Another growing problem for my organization is currency volatility, as my company actively trades a

variety of foreign currencies across the world. In attempting to leverage risk against volatility, currency

rate swaps are derivatives that come in handy. An arrangement between two parties to exchange the

principal amount of a loan and the interest in one currency for the principal and the interest in another

currency is a currency exchange rate swap (Definition from ACCA). A currency swap would use a similar

strategy, much like an interest rate swap, but it would require more than one currency. These are very

useful in determining the uncertainty in international markets in which Empire Capital has shares, i.e.
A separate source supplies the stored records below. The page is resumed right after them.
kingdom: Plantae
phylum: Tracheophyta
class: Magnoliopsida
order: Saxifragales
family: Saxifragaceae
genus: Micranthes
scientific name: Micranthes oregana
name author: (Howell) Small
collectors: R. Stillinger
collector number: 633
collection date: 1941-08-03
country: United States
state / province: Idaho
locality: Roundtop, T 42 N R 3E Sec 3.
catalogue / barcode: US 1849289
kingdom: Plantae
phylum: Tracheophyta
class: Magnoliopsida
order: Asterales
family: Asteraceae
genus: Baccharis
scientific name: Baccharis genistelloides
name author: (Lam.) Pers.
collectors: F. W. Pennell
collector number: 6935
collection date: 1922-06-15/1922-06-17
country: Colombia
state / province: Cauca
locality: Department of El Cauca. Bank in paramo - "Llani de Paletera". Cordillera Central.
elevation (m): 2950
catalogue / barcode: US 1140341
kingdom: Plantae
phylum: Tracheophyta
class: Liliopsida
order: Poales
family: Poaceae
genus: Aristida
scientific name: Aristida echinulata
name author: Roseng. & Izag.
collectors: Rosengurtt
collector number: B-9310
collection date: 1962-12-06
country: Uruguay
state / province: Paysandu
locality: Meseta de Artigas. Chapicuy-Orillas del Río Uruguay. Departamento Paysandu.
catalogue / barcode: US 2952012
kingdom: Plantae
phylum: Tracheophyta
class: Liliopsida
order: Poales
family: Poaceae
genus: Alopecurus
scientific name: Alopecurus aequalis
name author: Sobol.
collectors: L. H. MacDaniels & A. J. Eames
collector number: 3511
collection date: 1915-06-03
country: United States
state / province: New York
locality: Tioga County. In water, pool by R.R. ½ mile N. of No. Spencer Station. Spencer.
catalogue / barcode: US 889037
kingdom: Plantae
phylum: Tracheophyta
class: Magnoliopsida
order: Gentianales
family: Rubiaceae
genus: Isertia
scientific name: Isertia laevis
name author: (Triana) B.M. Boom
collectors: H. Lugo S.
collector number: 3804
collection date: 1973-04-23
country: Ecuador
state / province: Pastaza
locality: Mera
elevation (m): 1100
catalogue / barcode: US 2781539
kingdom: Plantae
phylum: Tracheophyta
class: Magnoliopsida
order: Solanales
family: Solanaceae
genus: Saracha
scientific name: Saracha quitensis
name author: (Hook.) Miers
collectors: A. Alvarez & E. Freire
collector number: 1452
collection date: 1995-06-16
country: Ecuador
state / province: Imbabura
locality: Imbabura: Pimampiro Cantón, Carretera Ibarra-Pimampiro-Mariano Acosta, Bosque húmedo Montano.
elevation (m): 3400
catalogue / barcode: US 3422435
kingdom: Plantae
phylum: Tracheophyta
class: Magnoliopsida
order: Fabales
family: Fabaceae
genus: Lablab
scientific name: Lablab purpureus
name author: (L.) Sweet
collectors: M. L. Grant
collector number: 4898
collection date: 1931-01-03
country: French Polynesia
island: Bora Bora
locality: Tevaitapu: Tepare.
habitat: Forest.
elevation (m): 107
Japan, Singapore, Spain, Germany and the United States. Since the most extreme effects of coronavirus

are faced by many Asian countries, it would be wise to employ currency swaps in Japan and Singapore

with countries like Germany and the United States. I would promote currency exchanges between Spain

and a more prosperous nation (like Germany or the United States), as well as a rise in the number of

infected citizens in the country, which would eventually lead to greater market instability. However,

with the current state of the economy, this derivative is difficult to use because there is new public

information being exchanged on a regular basis that can change the volatility of the currency of a nation
on a material scale. The number of cases in the United States, for instance, is currently gradually

growing, with New York being the epicenter for 5% of world cases, which would make it harder for

investors to swap in favor of or against the US dollar.

In short, I would argue that a variety of derivatives would consist of the best derivative management

program to employ for Empire Capital to provide hedging scenarios that benefit market movements in

either direction. As stated before, it would be better to use interest rate risk aversion swaps for interest

rate risk aversion, for currency rate risk aversion, I will advise it best to use currency rate swaps, and if

exercised correctly, derivative options would prove to be profitable for equity risk aversion. It should be

noted that a good derivative management program must be a constructive one because the maxim "one

size fits all" does not apply to our assets or to the assets of any organization in that regard. The secret to

success here will be the responsiveness to make active and informed decisions based on market activity

by myself and my team. For example, knowing when currency swaps should take place and what

currencies we should exchange for will be crucial. It is also important to be able to discern when it would

be a good time to turn from a variable to a fixed interest rate. As far as portfolio insurance goes, it would

be important to know when to employ a call or a put option for stocks that we are trying to buy or sell.

Much of the weight will fall on the timing, responsiveness and derivative expertise of the finance team

of our business in handling this risk.